Badai salju di langit perlahan mereda, dan dia mendarat dari langit, terengah-engah di tanah. Melihat mayat kera berkepala dua di tanah, semua orang merasa lega.
Saling memandang, perlahan-lahan, semua orang mulai tersenyum.
Mereka berhasil, mereka benar-benar membunuh enam monster peringkat bos sekaligus. Meskipun kelelahan, pada akhirnya, mereka tetap berhasil membunuh monster-monster tersebut!
Faktanya, keenam kera berkepala dua ini hampir sekuat monster utama secara individu. Mereka memiliki dua kemampuan dan dapat menggunakan dua matahari untuk meningkatkan kekuatan mereka. Begitu mereka meletus dengan kekuatan penuh, akan sangat sulit bagi siapa pun untuk melawan.
Meskipun tampak seperti kemenangan telak, sebenarnya itu adalah kemenangan yang sangat tipis. Momen paling berbahaya adalah ketika enam kera berkepala dua menyerang secara bersamaan. Jika pada saat itu, mereka semua menyerang dengan kemampuan gabungan mereka dengan matahari biru dan matahari ungu, kelompok Lan Xuanyu mungkin saja akan kehilangan setengah dari anggotanya saat itu juga.
Dari pusaran dua warna yang meledak sebelumnya, terlihat bahwa kera berkepala dua itu memiliki ledakan dua warna yang sangat kuat, mirip dengan teknik Penggabungan Jiwa Bela Diri.
Lan Xuanyu meminta semua orang untuk mengerahkan seluruh kemampuan mereka sejak awal, agar mereka tidak memiliki kesempatan untuk melepaskan kemampuan tersebut. Ia memaksa mereka untuk bertarung secara terpisah, sekaligus menekan mereka sampai batas tertentu berkat kemampuan pengendalian mereka.
Burung Iblis Zamrud memberi mereka kejutan yang menyenangkan.
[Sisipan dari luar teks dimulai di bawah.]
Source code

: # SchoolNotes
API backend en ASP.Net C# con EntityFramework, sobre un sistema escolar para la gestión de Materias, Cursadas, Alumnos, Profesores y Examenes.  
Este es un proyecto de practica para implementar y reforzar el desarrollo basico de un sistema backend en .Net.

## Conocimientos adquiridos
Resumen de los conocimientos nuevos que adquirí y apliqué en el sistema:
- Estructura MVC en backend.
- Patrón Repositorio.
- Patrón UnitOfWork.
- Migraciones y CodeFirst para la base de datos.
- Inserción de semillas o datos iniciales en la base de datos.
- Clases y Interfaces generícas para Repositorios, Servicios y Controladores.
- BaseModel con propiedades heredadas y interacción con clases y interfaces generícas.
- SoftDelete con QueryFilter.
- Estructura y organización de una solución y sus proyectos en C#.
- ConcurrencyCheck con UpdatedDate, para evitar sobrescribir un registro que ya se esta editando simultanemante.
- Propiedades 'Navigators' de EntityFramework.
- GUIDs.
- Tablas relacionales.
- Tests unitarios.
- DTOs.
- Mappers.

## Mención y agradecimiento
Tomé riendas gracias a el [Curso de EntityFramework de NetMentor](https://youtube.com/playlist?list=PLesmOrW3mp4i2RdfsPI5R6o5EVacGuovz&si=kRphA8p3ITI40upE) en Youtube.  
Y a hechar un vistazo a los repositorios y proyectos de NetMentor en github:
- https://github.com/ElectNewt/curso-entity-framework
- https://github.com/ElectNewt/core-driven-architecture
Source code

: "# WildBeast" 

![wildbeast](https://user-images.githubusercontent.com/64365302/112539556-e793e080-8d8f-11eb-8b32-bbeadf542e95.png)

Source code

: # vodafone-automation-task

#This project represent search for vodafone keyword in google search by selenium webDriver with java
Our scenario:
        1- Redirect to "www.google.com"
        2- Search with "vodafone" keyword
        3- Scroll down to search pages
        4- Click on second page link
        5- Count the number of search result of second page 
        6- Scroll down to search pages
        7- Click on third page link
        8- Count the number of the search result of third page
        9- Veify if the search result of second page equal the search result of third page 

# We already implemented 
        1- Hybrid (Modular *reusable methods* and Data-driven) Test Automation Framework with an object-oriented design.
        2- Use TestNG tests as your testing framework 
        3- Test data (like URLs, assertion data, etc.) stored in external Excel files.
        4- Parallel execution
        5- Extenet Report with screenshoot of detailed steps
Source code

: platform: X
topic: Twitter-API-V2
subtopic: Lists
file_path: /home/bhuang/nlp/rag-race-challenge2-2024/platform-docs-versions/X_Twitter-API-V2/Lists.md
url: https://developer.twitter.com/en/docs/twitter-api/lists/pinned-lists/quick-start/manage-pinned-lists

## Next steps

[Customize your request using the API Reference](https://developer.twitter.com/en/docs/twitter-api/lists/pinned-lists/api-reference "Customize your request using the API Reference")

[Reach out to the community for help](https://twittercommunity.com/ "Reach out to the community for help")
Serangannya yang dahsyat melumpuhkan salah satu kera berkepala dua, dan memaksa lawannya untuk menggunakan serangannya yang menyatu dengan dua matahari. Namun, kecepatan Burung Iblis Zamrud terlalu cepat dan dengan mudah menghindari serangan tersebut.
Saat itu, Lan Xuanyu memanggil semua orang kembali, lalu melepaskan teknik pengendalian massa Tatapan Biru Tua.
Setelah itu, Burung Iblis Zamrud sekali lagi memamerkan kekuatannya yang luar biasa dan membunuh dua kera berkepala dua sendirian. Dan poin terpenting adalah ia hanya mengandalkan kekuatannya sendiri untuk membunuh kera berkepala dua tersebut. Berkat ini, semua orang mengerti bahwa kera berkepala dua itu memiliki pertahanan yang sangat biasa saja. Mereka jauh dari sekuat monster bos yang pernah mereka hadapi sebelumnya.